Nagging neck pain is, well, it’s a pain. The presence of persistent tension, aching, or shooting pain from the neck area can cause a lot of stress. You may wonder if you have a serious problem and, if so, what will be necessary to handle it. It may provide some peace of mind to know that it is not uncommon for head and neck pain to stem from a pinched nerve. The pinched nerve may be treated conservatively if you see a doctor right away.
What is a Pinched Nerve in Neck?
We use the term cervical radiculopathy to describe a pinched nerve in the neck because this is the cervical segment of the spine. To have a pinched nerve means that one or more nerves that exit this part of the spine are compressed or irritated. This is often caused by some type of change in one of the gel-like discs in between the bones (vertebrae) that form the spine. Discs are there as shock absorbers and also to hold open the necessary amount of space between bones so that nerves can pass through unobstructed. These small structures may be damaged by injury or may wear down over time.
Common causes of a pinched nerve in the neck include:
Aging affects every part of the body, including the spinal discs.

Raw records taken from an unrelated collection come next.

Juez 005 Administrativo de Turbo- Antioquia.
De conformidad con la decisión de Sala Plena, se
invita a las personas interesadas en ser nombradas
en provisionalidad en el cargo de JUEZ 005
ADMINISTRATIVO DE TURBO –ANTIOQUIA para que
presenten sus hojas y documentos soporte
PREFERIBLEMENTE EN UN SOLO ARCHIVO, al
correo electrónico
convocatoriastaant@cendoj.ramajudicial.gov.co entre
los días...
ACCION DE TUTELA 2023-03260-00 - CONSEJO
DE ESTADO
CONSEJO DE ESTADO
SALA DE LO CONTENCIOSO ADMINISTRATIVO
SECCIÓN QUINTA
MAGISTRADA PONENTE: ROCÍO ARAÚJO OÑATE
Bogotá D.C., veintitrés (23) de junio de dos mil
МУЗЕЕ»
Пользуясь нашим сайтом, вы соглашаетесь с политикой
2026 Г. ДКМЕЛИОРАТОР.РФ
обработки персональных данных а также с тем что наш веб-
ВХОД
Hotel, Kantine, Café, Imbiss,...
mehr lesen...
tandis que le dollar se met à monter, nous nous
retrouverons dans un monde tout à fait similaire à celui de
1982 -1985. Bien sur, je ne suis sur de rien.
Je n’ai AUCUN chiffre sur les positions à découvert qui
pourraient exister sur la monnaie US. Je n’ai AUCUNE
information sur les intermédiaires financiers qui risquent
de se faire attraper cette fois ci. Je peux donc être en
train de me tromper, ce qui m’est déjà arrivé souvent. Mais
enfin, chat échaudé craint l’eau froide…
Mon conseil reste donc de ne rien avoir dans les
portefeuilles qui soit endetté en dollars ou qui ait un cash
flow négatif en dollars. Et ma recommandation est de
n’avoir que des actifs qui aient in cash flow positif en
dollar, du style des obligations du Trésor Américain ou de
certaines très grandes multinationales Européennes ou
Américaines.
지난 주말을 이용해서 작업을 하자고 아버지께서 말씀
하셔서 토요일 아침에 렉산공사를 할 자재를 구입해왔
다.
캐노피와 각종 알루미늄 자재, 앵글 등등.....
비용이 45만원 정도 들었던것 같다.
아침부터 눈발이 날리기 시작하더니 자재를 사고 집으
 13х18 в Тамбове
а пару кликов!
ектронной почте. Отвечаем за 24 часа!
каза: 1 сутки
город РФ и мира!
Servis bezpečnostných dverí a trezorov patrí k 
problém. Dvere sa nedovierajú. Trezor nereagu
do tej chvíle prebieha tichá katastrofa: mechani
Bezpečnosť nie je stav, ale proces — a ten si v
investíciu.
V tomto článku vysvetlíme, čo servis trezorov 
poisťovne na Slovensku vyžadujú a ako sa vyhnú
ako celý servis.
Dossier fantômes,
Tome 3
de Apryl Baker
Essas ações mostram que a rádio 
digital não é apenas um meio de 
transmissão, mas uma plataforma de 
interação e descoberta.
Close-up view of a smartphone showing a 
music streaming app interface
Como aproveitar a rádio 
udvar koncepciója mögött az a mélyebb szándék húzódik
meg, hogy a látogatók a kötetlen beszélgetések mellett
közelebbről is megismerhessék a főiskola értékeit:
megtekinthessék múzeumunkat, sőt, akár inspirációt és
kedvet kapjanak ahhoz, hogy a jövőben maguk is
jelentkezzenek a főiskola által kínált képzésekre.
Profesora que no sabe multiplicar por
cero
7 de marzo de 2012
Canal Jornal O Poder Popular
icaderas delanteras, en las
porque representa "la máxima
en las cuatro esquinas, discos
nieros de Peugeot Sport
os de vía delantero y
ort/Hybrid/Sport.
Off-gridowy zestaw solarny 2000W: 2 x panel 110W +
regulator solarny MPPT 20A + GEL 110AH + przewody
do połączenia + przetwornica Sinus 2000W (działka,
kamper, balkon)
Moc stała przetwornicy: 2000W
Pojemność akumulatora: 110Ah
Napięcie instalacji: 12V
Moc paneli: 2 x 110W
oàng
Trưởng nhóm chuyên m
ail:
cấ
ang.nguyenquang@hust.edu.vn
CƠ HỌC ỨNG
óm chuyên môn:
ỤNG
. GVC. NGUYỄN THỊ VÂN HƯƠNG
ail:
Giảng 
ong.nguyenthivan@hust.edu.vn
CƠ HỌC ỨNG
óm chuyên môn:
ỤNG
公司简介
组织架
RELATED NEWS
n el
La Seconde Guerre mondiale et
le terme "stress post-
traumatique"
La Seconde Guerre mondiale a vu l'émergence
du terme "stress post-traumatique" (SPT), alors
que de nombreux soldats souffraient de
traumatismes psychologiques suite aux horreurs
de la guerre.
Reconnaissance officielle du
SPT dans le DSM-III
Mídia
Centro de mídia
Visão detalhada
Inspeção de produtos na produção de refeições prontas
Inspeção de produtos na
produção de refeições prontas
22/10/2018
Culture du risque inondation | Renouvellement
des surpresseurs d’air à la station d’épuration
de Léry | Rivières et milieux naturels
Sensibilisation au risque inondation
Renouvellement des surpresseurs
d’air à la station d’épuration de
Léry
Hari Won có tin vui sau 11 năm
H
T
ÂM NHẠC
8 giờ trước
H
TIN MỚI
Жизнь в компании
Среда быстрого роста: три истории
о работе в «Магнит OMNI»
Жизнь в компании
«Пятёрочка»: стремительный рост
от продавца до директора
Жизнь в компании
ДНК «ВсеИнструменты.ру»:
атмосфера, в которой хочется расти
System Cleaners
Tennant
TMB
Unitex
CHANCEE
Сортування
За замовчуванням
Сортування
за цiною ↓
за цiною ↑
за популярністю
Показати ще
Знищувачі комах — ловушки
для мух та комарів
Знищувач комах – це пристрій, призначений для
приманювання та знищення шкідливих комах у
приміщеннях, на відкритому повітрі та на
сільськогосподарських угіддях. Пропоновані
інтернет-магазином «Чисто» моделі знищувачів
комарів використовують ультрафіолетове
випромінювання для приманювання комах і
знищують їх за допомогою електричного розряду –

Here, the problem is that discs may become dehydrated and may lose their shape. Discs that lack sufficient moisture and nutrients can become smaller. The outer fibrous tissue may fray. Discs can even collapse. Degeneration of a spinal disc can result in bone spurs, adding to the damage that is causing pain.
Any disc in the spine can become herniated. This term describes a condition in which the inner gel-like matter in a disc spills out through a small tear in the outer chamber. This tear could result from injury or degeneration. Irritation in this case stems from the gelatinous fluid touching a nearby nerve.
There are other reasons that a nerve may be compressed, but these are the two most common causes.
Symptoms of a pinched cervical nerve include:
- Persistent neck pain.
- Radiating pain from the neck to the shoulder or arm on one side of the body.
- Numbness or a pins-and-needles sensation in the neck, shoulder, or arm on one side of the body.
- Muscle weakness in the arm or hand of the affected side of the body.
- Change in reflexes in the elbow.
Often, a pinched nerve in the neck can be treated without surgery. It is important to see a doctor for a full examination and imaging, though. Treating pain alone could allow the underlying problem to worsen, ultimately being reparable only with a surgical procedure to replace a damaged disc.